Ketinn

Marco Aurelio Quintilo (m. 270 d. C.)

Su hermano menor fue Marcus Aurelius Quintillus. Quedó a cargo de las tropas en el norte de Italia, y Claudio II estaba haciendo campaña contra los godos en los Balcanes, para evitar cualquier invasión de los alemanes a través de los Alpes.

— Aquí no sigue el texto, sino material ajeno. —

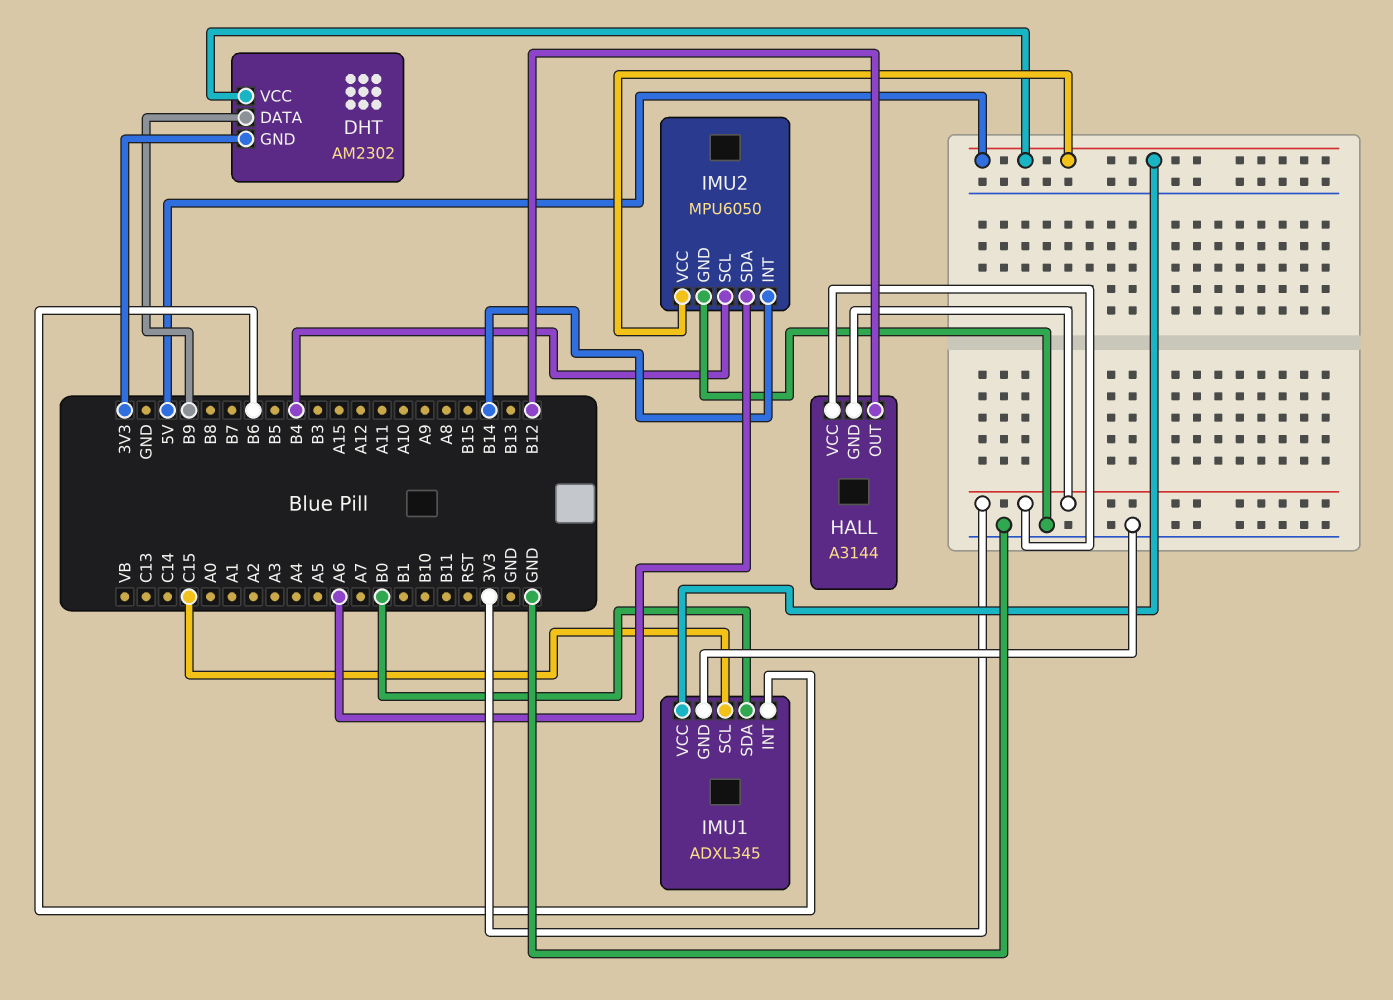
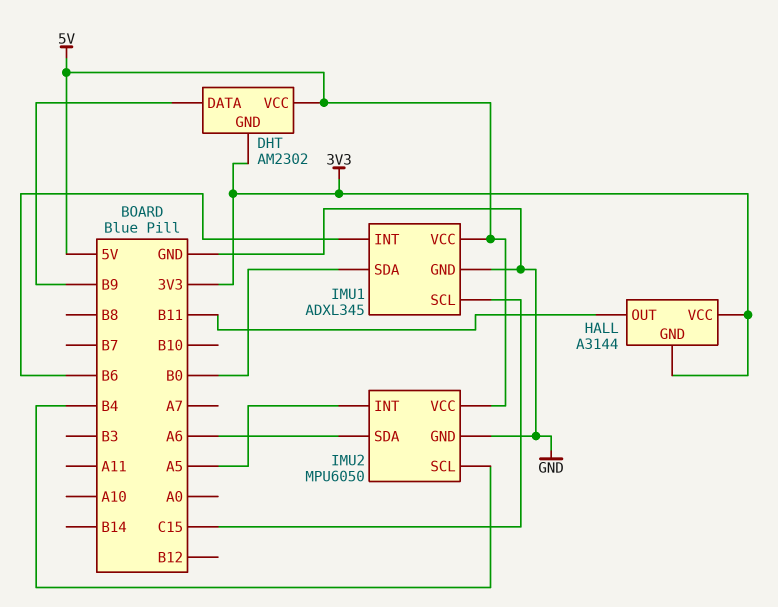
HALL pin OUT: B12 -> B11
IMU2 pin INT: B14 -> A5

Y así, a la muerte del emperador, fue destinado a Aquileia. Pronto llegó la noticia de la muerte de su hermano, y luego sus tropas lo aclamaron como emperador. Poco después el Senado lo confirmó en este cargo.

El ejército y el Senado parecían reacios a designar al candidato más claro, a quien se entendía como un disciplinario estricto.

Hay opiniones contradictorias sobre a quién Claudio II pretendía como su sucesor. Por un lado, se sugiere que Aureliano, sobre quien se eligió a Claudio II, era el heredero legítimo del emperador. Por otro lado, se dice que el difunto emperador declaró que Quintillus, que tenía dos hijos, a diferencia de él, debería ser su sucesor.

El primer acto de estado de Quintillus fue pedirle al Senado que acusara a su difunto hermano. Una petición que fue inmediatamente concedida por una congregación que lloraba de corazón.

Pero en un error fatal, Quintillus se quedó por un tiempo en Aquileia, sin trasladarse inmediatamente a la capital para consolidar su poder y ganar apoyo vital entre los senadores y el pueblo.

Antes de que tuviera la oportunidad de dejar más huella en el Reino Unido, los godos volvieron a causar problemas en los Balcanes y sitiaron las ciudades. Aureliano, el temible comandante del Bajo Danubio intervino decisivamente. Cuando regresó a su base en Sirmium, su ejército aplaudió al Emperador. Aureliano afirmó, sea cierto o no, que Claudio II Gótico estaba destinado a ser el próximo emperador.

El intento desesperado de Quintillus de disputar el derecho de Aureliano al trono duró solo unos días. Finalmente, sus soldados lo abandonaron por completo y se suicidó cortándose las venas (septiembre de 270 d. C.).

No se sabe cuánto duró el reinado ininterrumpido de Quintillus. Aunque diversos relatos apuntan a que duró entre dos y tres meses y solo 17 días.


J. Oscar

Lector y escritor apasionado por la historia de la humanidad, la filosofía y la ciencia. Dedico múltiples horas de mi efímera existencia a analizar y comprender los hechos (relevantes o no) de nuestra historia colectiva.